The scientists at ORNL who developed the thorium based MSR were interested in safety and efficiency that would have long term applications for civilian nuclear power production. People like Milton Shaw who was head of the AEC reactor design department at the time were interested in maintaining the status quo with uranium oxide fueled PWRs which they considered more than safe enough for civilian use. Then we had Three Mile Island and other incidents and reactor design and construction in the US mostly came to a halt due to lack of support. Nixon backed the development of the Liquid Metal Fast Breeder Reactor that also used the uranium fuel cycle and would produce even more Pu-239 as the thermal spectrum PWRs and eventually over $8 billion dollars was spent without producing a working design...and the thorium MSR was forgotten. Not because it wasn't superior for the task of producing safe and economical power for civilian use, but because most of the men backing it had been fired or transferred to other programs and because further development of civilian nuclear power technology stagnated.
One ton of thorium bred and burned in an LFTR can fuel a 1,000 MWe power plant for a year, safely and economically. There are currently 3,200 tons of thorium stockpiled in the US and one average rare earths mine can produce about 5,000 tons a year, enough to meet the energy demands of the entire planet. We're failing to not exploit this energy source not because it isn't preferable to what we have, but because most people are ignorant of it.
Where does thorium come from? Great big open pit mines like the oil sands?
How will you get past the environauts?
Maybe nobody wants a thorium mine in their backyard polluting their food air, rivers, and streams. How do you plan on transporting the thorium?
Will the earth last another 15-20 years that it takes to design and build and clear a reactor even if the process were known?
Where will the reactor building materials come from stuff like all the minerals for the stainless steel needed to build reactors?

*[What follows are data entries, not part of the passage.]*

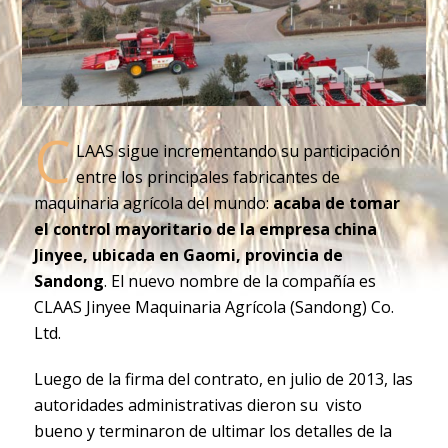
C
LAAS sigue incrementando su participación
entre los principales fabricantes de
maquinaria agrícola del mundo:
acaba de tomar
el control mayoritario de la empresa china
Jinyee, ubicada en Gaomi, provincia de
Sandong
. El nuevo nombre de la compañía es
CLAAS Jinyee Maquinaria Agrícola (Sandong) Co.
Ltd.
Luego de la firma del contrato, en julio de 2013, las
autoridades administrativas dieron su visto
bueno y terminaron de ultimar los detalles de la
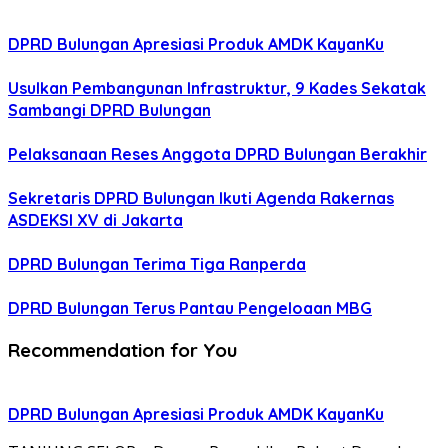
DPRD Bulungan Apresiasi Produk AMDK KayanKu
Usulkan Pembangunan Infrastruktur, 9 Kades Sekatak
Sambangi DPRD Bulungan
Pelaksanaan Reses Anggota DPRD Bulungan Berakhir
Sekretaris DPRD Bulungan Ikuti Agenda Rakernas
ASDEKSI XV di Jakarta
DPRD Bulungan Terima Tiga Ranperda
DPRD Bulungan Terus Pantau Pengeloaan MBG
Recommendation for You
DPRD Bulungan Apresiasi Produk AMDK KayanKu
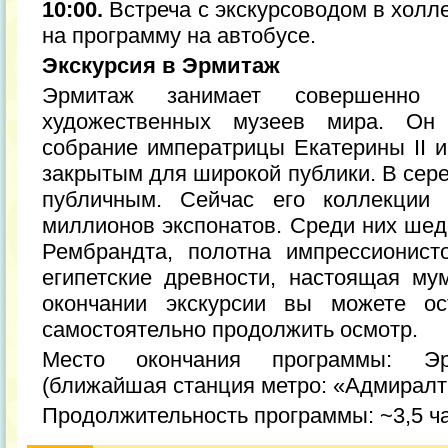
10:00.
Встреча с экскурсоводом в холл
на программу на автобусе.
Экскурсия в Эрмитаж
Эрмитаж занимает совершенно
художественных музеев мира. Он
собрание императрицы Екатерины II и
закрытым для широкой публики. В сере
публичным. Сейчас его коллекции 
миллионов экспонатов. Среди них шед
Рембрандта, полотна импрессионисто
египетские древности, настоящая му
окончании экскурсии вы можете ос
самостоятельно продолжить осмотр.
Место окончания программы: Эр
(ближайшая станция метро: «Адмиралт
Продолжительность программы: ~3,5 ч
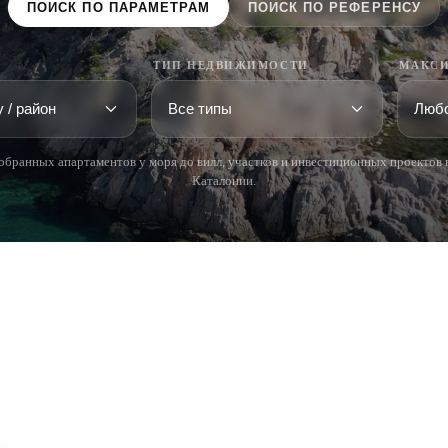
ПОИСК ПО ПАРАМЕТРАМ
ПОИСК ПО РЕФЕРЕНСУ
ТИП НЕДВИЖИМОСТИ
МАКСИ
обранных апартаментов у моря до вилл, участков и инвестиционных проектов 
Каталонии.
 BRAVA (BAIX
COSTA BRAVA (ALT
RDÀ)
EMPORDÀ)
istina d'Aro
L'Escala
iu de Guíxols
Empuriabrava
Roses
'Aro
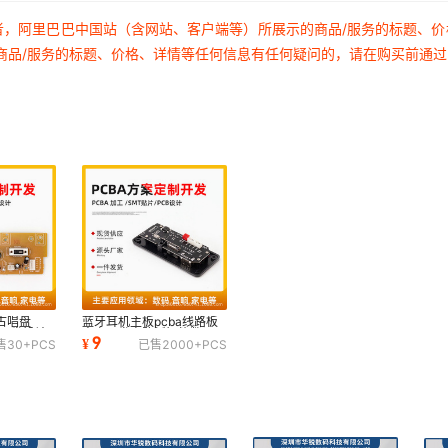
者，阿里巴巴中国站（含网站、客户端等）所展示的商品/服务的标题、
商品/服务的标题、价格、详情等任何信息有任何疑问的，请在购买前通
古唱盘
蓝牙耳机主板pcba线路板
案开发设计
方案开发电路板智能数显
9
¥
售
30+
PCS
已售
2000+
PCS
家
TWS充电贴片抄板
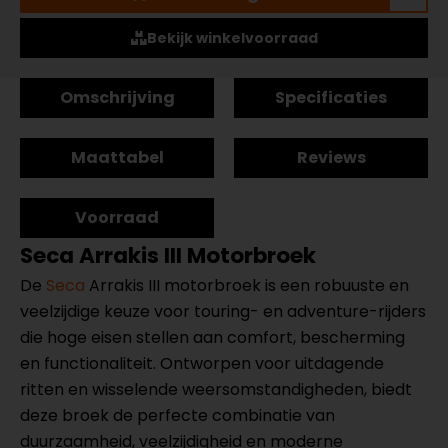
Bekijk winkelvoorraad
Omschrijving
Specificaties
Maattabel
Reviews
Voorraad
Seca Arrakis III Motorbroek
De
Seca
Arrakis III motorbroek is een robuuste en
veelzijdige keuze voor touring- en adventure-rijders
die hoge eisen stellen aan comfort, bescherming
en functionaliteit. Ontworpen voor uitdagende
ritten en wisselende weersomstandigheden, biedt
deze broek de perfecte combinatie van
duurzaamheid, veelzijdigheid en moderne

How much energy would it take to replace the entire pile of power plants worldwide and build shiny new thorium reactors?
GE and the green movement they created has yet to raise the money needed to shut down coal and go with NG turbines where the Hell will the money for thorium reactors come from?
Thorium is almost always found with rare earths which are currently being mined for use in high tech applications.
Rare Earth Elements Explained
As we're already mining rare earths and thorium is being treated as radioactive waste, we should instead use it for power.
http://scitizen.com/future-energies/rare-earth-elements-and-thorium-power-_a-14-3643.html
Thorium is present in the ores of rare earth elements rendering the processing-waste radioactive. Rather than burying it underground in concrete thorium could be bred into a nuclear fuel and most simply used in a liquid fluoride reactor (LFR). The technology can also be used to destroy plutonium and other radionuclides and is less readily employed than uranium/plutonium in perpetrating acts of terrorism..
We're already investing massive amounts into building fossil fuel electrical generation, in the coming several decades it's planned to spend over $1 trillion dollars alone on building new coal fired power plants.
The mining of thorium has an order of magnitude(ten times) less impact than uranium mining which in turn has much less impact than coal and oil sands mining. It's one of the most efficient and responsible sources of energy on the planet.